#### [Tarefa breve A]
Responda, com base no texto sobre Wlademir Dias-Pino:
(i) Em que ano surgiu A ave, segundo a citação de Moacy Cirne?
(ii) Que funções o autor exerceu no CCBB entre 1990 e 1995?
(iii) Por qual nome o poeta das escadas do Foyer disse chamar-se?
#### [Tarefa breve B]
Dê continuidade ao texto sobre Wlademir Dias-Pino, partindo de sua última frase.

#### [Trecho]
O olhar de Wlademir Dias-Pino
Ronaldo
Werneck
ave
ave ave
ave ave ave
ave voo
voo
voo ave
voo ave ave
voo ave ave ave
ave vae
vae
A
importância de 1956 para a história da literatura brasileira pode ser
registrada mediante três episódios capitais: o lançamento da poesia concreta, a
publicação de Grande sertão: Veredas e o surgimento de A ave, de Wlademir
Dias-Pino, livro que se liga(va) às virtualidades gráficas e verbo-visuais do
concretismo, mas que apontava para um desdobrar novo nas aventuras composicionais
da própria poesia concreta.
Moacy Cirne in Revista
Vozes, 1972
Ex-FACHA/Ex-CCBB
Entre os anos
1990 e 1995, fui Assessor de Imprensa e Editor de Textos do CCBB – e para mim
não deixa de ser emocionante participar, depois de mais de 20 anos, de um
evento neste belo prédio que eu tanto conheço. Principalmente por também se
tratar de um projeto promovido pela FACHA, faculdade onde estudei jornalismo na
década de 1970.
Quando aqui
trabalhei, havia um poeta barbudo e de longos cabelos à la hippie, um quase
demiurgo, que resolveu montar ”seu escritório” ali nas escadas do Foyer, ao
lado do Teatro I. De repente, para espanto da direção do CCBB, ele passou a ter
vários seguidores, quase diria epígonos.
Um dia sentei-me
ao seu lado na escada e ele me disse chamar-se “Ex-Kosta K”. Não simplesmente Kosta K, mas “Ex-Kosta K”. Uma
negação que se transforma e afirma. E firma e se reafirma formidável. Para surpresa
minha, ele falava de Maiakóvski, Concretismo, Poema Processo. Ficamos amigos e
quase-quase também virei um de seus epígonos. Nunca mais o vi, nunca mais o
esqueci. Também, pudera, o “Ex-Kosta K” era primeiro e único. Agora e então,
aqui e agora, sou eu quem percebo ter também me transformado em Ex. Ex-FACHA,
Ex-CCBB, Ex-Roneck.

#### [Dados extraídos]
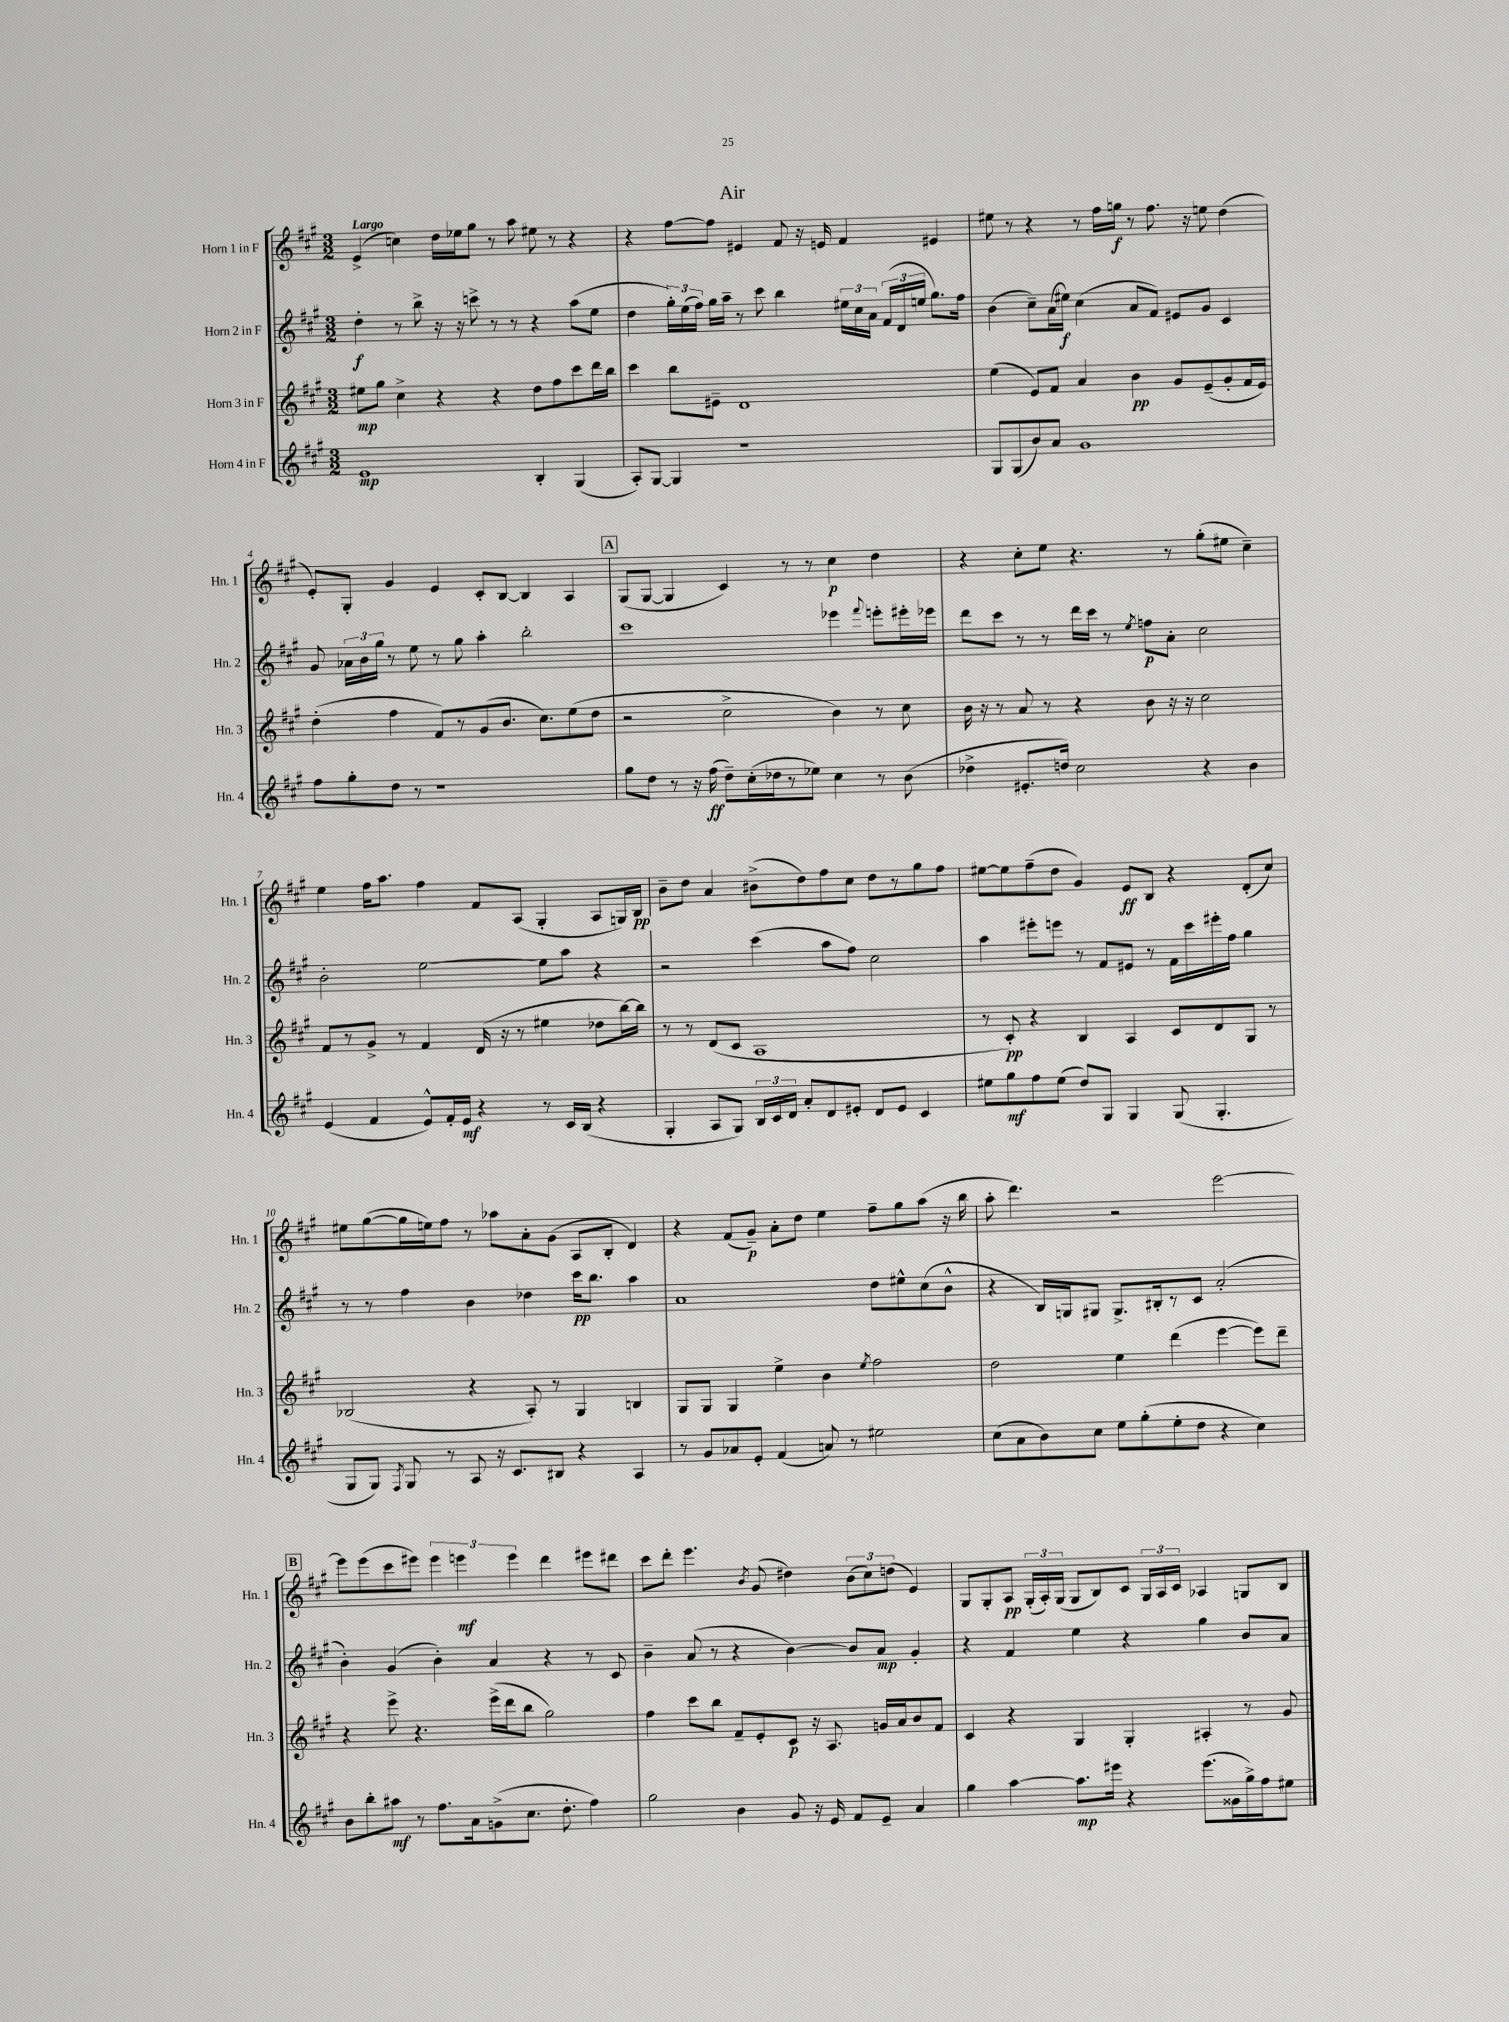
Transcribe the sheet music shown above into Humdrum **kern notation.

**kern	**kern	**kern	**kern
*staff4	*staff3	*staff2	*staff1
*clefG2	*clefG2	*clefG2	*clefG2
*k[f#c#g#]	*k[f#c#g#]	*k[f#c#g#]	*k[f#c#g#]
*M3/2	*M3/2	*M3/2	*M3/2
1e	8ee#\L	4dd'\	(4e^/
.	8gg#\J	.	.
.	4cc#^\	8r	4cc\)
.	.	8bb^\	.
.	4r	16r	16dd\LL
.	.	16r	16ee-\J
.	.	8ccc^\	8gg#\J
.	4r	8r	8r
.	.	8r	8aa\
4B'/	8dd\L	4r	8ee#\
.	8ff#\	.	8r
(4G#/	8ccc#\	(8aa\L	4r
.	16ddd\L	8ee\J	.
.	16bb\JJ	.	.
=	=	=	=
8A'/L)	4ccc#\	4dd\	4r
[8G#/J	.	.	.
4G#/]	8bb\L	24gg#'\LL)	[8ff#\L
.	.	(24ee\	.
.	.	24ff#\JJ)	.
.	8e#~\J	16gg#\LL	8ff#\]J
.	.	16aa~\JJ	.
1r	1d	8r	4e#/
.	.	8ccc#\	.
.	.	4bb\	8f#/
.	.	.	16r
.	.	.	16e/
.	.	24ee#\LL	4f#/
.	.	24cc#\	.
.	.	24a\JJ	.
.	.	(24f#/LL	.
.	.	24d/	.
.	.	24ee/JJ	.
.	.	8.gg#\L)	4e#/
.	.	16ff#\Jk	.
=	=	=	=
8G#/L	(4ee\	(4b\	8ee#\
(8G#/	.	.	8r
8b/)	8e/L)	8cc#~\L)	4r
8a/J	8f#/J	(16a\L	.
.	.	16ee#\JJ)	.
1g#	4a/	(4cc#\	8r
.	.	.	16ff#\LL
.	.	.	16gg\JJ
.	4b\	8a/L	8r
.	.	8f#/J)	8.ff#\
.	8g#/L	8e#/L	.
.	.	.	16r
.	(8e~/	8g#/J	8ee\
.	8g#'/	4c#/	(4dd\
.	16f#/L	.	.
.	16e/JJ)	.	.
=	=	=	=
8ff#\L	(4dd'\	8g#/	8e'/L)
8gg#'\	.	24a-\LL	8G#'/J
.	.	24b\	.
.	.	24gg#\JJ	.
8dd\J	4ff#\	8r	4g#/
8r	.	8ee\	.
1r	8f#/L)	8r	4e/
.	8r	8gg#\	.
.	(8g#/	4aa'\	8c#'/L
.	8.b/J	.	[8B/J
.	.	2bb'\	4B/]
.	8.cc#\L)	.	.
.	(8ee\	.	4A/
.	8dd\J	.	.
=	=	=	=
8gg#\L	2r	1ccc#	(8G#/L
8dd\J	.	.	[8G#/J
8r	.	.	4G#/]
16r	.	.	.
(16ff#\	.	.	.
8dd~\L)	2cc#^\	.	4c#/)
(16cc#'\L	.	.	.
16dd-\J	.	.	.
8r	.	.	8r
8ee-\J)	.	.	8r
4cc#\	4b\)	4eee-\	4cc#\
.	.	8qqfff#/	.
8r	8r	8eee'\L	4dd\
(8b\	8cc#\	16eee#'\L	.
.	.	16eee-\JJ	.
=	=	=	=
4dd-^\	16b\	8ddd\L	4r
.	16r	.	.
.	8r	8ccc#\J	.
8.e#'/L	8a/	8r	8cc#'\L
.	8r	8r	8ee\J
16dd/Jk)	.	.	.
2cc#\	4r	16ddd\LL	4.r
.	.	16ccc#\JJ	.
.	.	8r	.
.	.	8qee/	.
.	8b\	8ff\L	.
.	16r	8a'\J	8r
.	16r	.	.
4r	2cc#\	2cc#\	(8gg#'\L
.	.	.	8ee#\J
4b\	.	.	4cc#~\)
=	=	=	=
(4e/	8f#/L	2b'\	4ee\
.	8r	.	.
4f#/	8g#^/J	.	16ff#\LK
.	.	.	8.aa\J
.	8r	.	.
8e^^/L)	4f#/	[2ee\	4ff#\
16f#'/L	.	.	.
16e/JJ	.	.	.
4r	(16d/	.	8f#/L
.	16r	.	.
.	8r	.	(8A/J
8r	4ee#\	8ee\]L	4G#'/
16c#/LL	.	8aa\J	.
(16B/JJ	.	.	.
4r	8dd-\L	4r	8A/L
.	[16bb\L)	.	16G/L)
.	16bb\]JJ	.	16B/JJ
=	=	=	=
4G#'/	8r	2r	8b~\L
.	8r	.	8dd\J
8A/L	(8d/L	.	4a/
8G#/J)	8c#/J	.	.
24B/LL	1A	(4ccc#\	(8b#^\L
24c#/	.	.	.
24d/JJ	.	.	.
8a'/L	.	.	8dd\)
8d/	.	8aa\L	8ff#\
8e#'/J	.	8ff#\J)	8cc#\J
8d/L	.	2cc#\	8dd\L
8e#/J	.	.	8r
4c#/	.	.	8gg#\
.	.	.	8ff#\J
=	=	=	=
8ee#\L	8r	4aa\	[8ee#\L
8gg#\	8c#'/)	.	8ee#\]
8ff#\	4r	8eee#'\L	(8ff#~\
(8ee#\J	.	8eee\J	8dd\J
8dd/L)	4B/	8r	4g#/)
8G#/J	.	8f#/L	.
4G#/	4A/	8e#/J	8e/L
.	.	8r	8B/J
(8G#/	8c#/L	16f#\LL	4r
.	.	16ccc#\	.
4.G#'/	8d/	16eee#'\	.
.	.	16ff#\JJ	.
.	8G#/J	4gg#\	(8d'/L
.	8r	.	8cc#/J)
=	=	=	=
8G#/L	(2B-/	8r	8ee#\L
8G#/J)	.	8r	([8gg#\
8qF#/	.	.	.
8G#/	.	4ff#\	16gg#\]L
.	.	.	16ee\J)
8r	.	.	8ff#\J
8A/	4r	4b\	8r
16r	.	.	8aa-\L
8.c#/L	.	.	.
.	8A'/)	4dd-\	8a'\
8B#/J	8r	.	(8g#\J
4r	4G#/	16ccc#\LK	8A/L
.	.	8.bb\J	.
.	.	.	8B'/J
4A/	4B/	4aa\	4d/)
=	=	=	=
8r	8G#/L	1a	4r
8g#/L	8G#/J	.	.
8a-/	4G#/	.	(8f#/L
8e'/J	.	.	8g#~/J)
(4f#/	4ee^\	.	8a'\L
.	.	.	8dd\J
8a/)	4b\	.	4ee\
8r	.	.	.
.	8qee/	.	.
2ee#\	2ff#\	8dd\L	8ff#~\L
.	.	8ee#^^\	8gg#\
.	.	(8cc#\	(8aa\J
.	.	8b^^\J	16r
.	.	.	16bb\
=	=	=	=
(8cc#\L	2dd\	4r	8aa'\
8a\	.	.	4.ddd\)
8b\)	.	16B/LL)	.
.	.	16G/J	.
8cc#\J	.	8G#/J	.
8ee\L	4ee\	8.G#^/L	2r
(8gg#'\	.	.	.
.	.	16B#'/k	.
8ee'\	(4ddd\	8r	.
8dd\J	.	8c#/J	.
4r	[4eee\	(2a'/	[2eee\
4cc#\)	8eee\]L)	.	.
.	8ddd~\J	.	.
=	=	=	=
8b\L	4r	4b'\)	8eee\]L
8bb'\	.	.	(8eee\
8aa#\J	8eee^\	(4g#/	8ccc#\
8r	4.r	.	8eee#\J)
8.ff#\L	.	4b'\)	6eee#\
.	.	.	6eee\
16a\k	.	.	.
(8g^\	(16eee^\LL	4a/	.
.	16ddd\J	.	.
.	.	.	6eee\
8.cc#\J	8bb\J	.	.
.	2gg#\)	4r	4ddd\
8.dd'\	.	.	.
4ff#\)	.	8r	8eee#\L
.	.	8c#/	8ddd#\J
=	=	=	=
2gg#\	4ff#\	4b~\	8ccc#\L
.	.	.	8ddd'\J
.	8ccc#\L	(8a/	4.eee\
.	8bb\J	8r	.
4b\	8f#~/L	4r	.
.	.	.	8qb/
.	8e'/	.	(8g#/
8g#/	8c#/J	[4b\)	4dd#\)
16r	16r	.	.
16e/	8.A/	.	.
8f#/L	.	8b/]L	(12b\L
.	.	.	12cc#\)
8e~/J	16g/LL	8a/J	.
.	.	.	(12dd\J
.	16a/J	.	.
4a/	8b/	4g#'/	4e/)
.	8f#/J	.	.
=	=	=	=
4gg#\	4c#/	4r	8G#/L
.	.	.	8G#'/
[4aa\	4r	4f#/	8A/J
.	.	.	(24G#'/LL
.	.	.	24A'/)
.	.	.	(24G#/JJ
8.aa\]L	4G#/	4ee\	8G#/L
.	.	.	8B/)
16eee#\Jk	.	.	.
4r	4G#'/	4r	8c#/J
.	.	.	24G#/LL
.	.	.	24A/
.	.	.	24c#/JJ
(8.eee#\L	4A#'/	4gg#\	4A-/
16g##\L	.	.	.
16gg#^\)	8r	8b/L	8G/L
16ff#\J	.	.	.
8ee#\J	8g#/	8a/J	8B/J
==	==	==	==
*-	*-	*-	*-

#### [Resposta esperada A]
(i) Em 1956.
(ii) Assessor de Imprensa e Editor de Textos.
(iii) “Ex-Kosta K”.

#### [Resposta esperada B]
Para esta
mesa-redonda – com a presença do poeta Sady Bianchin, professor de
artes da Facha-Faculdades Integradas Hélio Alonso, e criador de “Um Rio de
Versos”, agora em sua nona edição; do poeta Tchello d´Barros, curador da mostra
Imagética; e de Regina Pouchain, poeta e artista visual – fui designado a dizer
algumas palavras sobre um dos pioneiros do poema visual e meu amigo de longa
data, o poeta Wlademir Dias-Pino, que se encontra aqui ao meu lado,
Wlademir Infinito
Aos
90 anos, Wlademir é finalmente reconhecido como o enorme poeta e artista
plástico que é, o que vem acontecendo desde sua grande exposição “O Poema
Infinito”, que no ano passado ocupou todo um andar do MAR, o Museu de Arte do
Rio, e pelo Prêmio Faz Diferença 2016, recebido do jornal O Globo na categoria
artes plásticas.
A exposição no MAR tomou como eixo
central quatro poemas: “O dia da cidade”, “Ave”, “Solida” e “Numéricos”.
Visando ampliar a experiência sensorial dos trabalhos, esses livros-poemas
foram transformados em grandes instalações magnéticas, nas quais os elementos
eram construídos e rearranjados pelos visitantes.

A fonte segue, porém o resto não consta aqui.